Modernizing Allocation to Produce Exceptional Business Results
Outdated Systems Lead to Missed Financial and Productivity Goals
Bottom-line, financial results are the endgame for any retailer, and allocators are critical cogs in the business machinery. Unfortunately, most retailers are handcuffing their allocators to outdated systems and Excel, requiring them to jump through hoops to accomplish the business goals handed down to them.
Allocators, in many cases are inexperienced, must learn the complex choreography of using various spreadsheets to pull and enter data, make decisions on what to change, then switch over to other systems to manually set parameters at high levels and manually review the results. The sole responsibility of determining which stores get which styles/colors and how much inventory to allocate resides in their knowledge of the matrix.
With no scientific guidance, the obsolete systems lead to unproductive inventory throughout the retail stores and channels. Parameters are typically set by clustering stores together and treating them all the same, leaving some stores overflowing with inventory while others are starving. Customers crave new styles thus retailers are continuously bringing to market new looks, changing as frequently as twice a month. Allocators often guess wrong as they try to determine a like style (s), copy history, by location or they just give up and manually give every store the same number of units. Allocators just can’t keep up with the ever-changing landscape of assortments, attempting to react to trends and unique demand patterns of each store as well as stagnant DC inventory, all while struggling to make the right business decisions. In today’s competitive landscape it’s critical that this last mile of the supply chain is optimized to maximize company margins.
The retailer’s leadership team demands financial results but doesn’t provide allocators with tools to succeed. Any mistake made by an allocator leads to margin erosion when inventory must be marked down due to poor performance in a store. Sales are negatively impacted when customers walk into a store and can’t find their size, color, or look they’re seeking, and chances are good the shopper won’t be giving that retailer another visit. Inaccurate forecasts and allocations lead to excessive markdowns at end of season, creating further distance between margin goals and actuals.
Top 10 Challenges to Meeting Business Objectives
- Allocation based on lat year rather than a prediction of this year's collection leads to chasing product or high markdowns
- Lack of inventory in the most productive stores leads to decreased sales
- High rate of markdowns due to overstocked styles/colors in stores at end of season
- Trapped inventory from allocating 100% but demand by location is highly uncertain
- Too much inventory for styles in Store A and in backrooms while empty racks in Store B
- Out of stocks across stores negatively impacts customer loyalty
- Cluttered stores leading to poor customer experiences
- Inability to localize inventory levels due to systems requiring allocators to use store clusters
- Inefficient systems – doesn’t update daily or within day thus demand signal is outdated
- Pushing inventory to stores based on promotional demand guesses leads to financial misses
Exceeding Goals through Modernized AI-based Allocation
Most successful organizations think outside the box for new ideas, new processes and ways in which Artificial Intelligence can help drive value. Leveraging AI-based models like machine learning and mixed integer linear programming optimization models will drive value to bottom line as well as improving allocator productivity. Instead of a person striving to manually consider the millions of combinations of product/store/time across all weeks in a season, optimization effortlessly weights the risk of losing sales due to stock outs vs. the risk of marking down inventory to then produce allocations that maximize profit.

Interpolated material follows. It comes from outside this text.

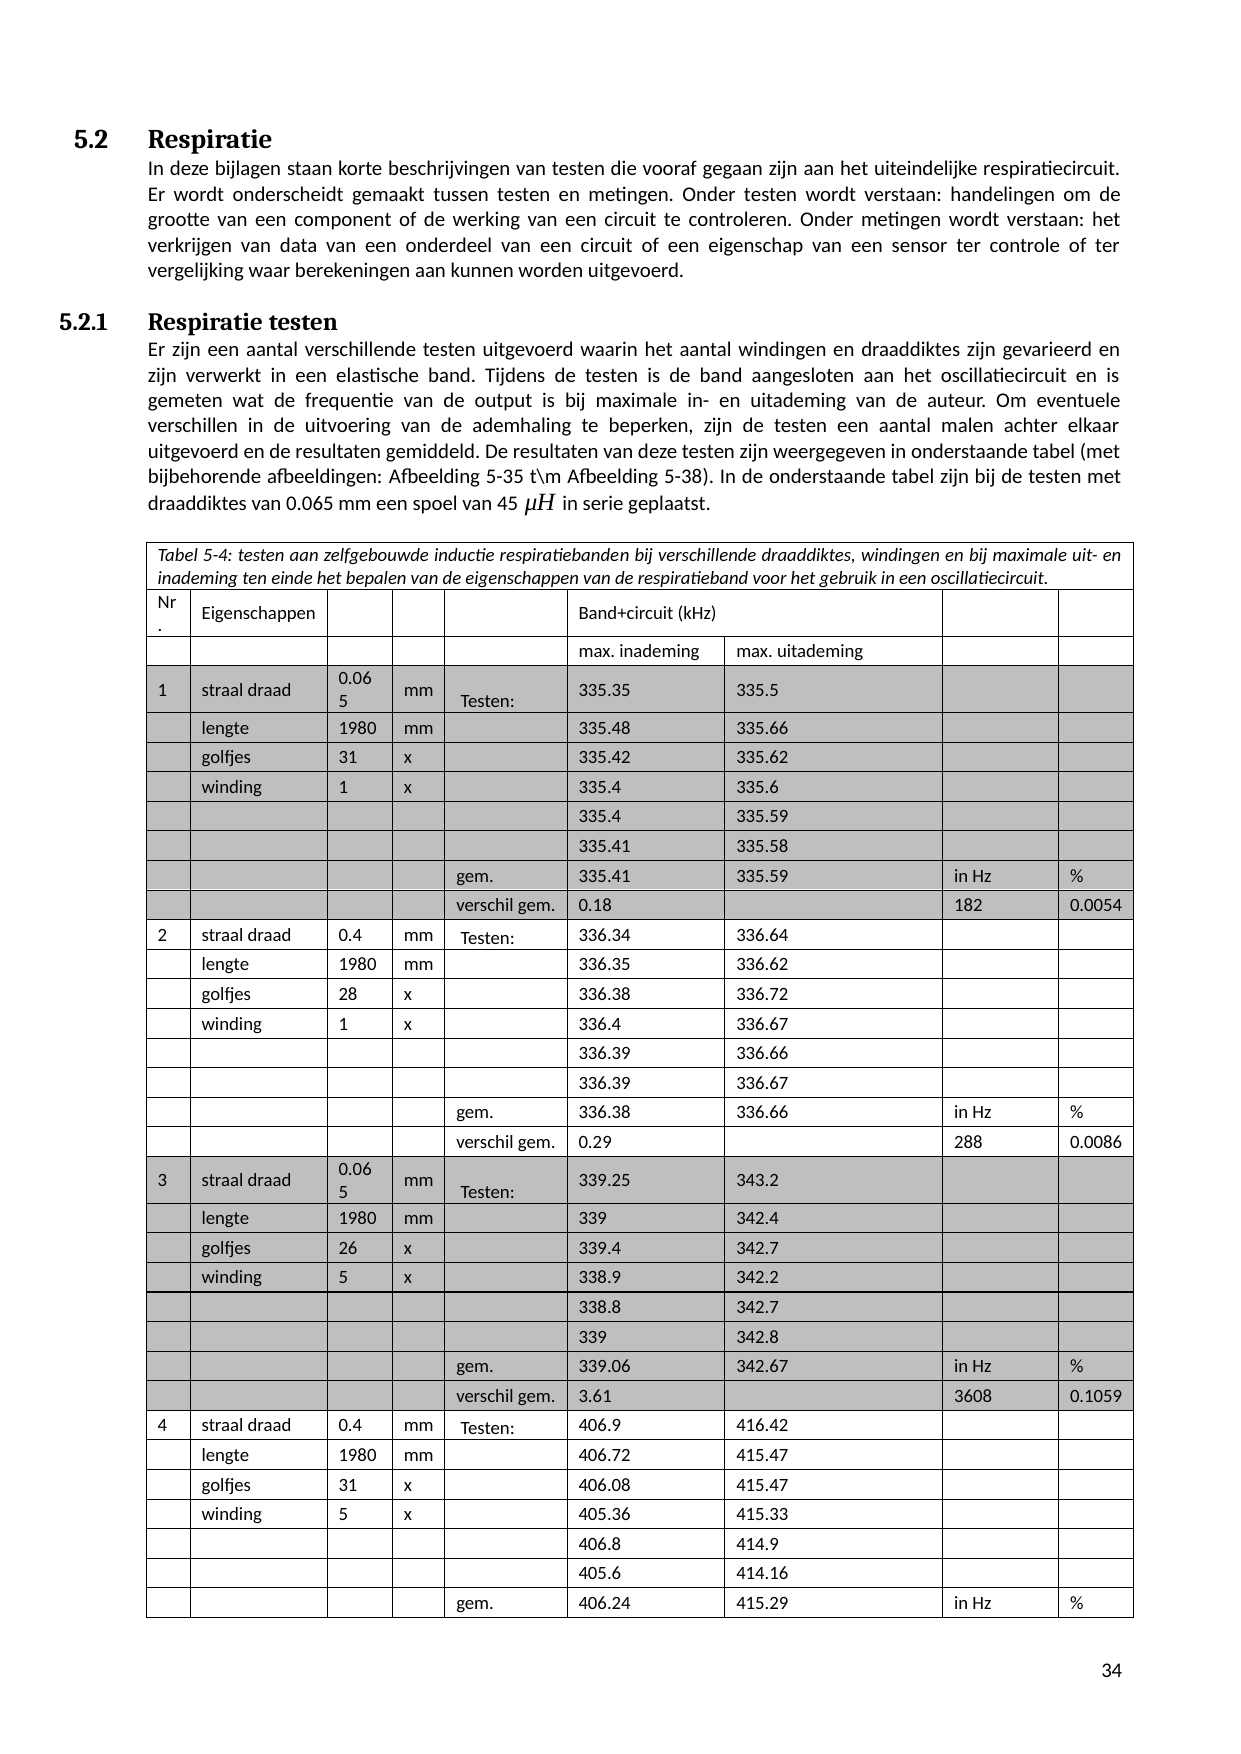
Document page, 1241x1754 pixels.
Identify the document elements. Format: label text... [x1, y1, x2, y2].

Top Enablers of an AI-Based Allocation Approach
- Machine Learning uses attributes to generate new style/color forecasts
- Machine Learning considers many features including promotions, price, etc.
- AI-based network optimization model considers supply chain operating costs and product margin to profitably allocate inventory to stores/channels
- Automatic allocation of initial PO’s and hold back quantities
- Transition from initial allocation to in-season replenishment or re-allocation is automated
- Seamlessly optimizes across lifecycle of style, style/color, item throughout and across seasons
- Nearing end of season/life triggers automatic optimized allocation of DC inventory to stores
Top Business Benefits of an AI-Based Allocation Approach
- Machine Learning uses attribute training to accurately predict new style/color/store selling
- Optimization objective, used by Allocation to determine need, by default maximizes profit
- Aligns inventory to demand, promos, trends across entire omni-channel supply chain
- By optimizing in-season across lifecycle, inventory aligns with demand throughout traditional but now outdated processes of allocation and replenishment
- Markdowns reduced by aligning inventory to bestselling, most profitable stores before end of season
- Eliminating obsolete DC inventory by automatically allocating end of life inventory to stores with highest probability of sell
- Supply chain costs, margin, presentation standards and more are all modeled in optimization, far more factors than an allocator could manually consider
- Store and warehouse inventory are optimized simultaneously to maximize storage and selling space
- Localizing inventory uniquely for each store ensures customers have a great experience and walk out of stores satisfied
- Machine Learning models all details of promotions, price, size selling and more to drive store/channel inventory levels
By implementing AI-based allocation, retailers will increase customer satisfaction and achieve desired business outcomes.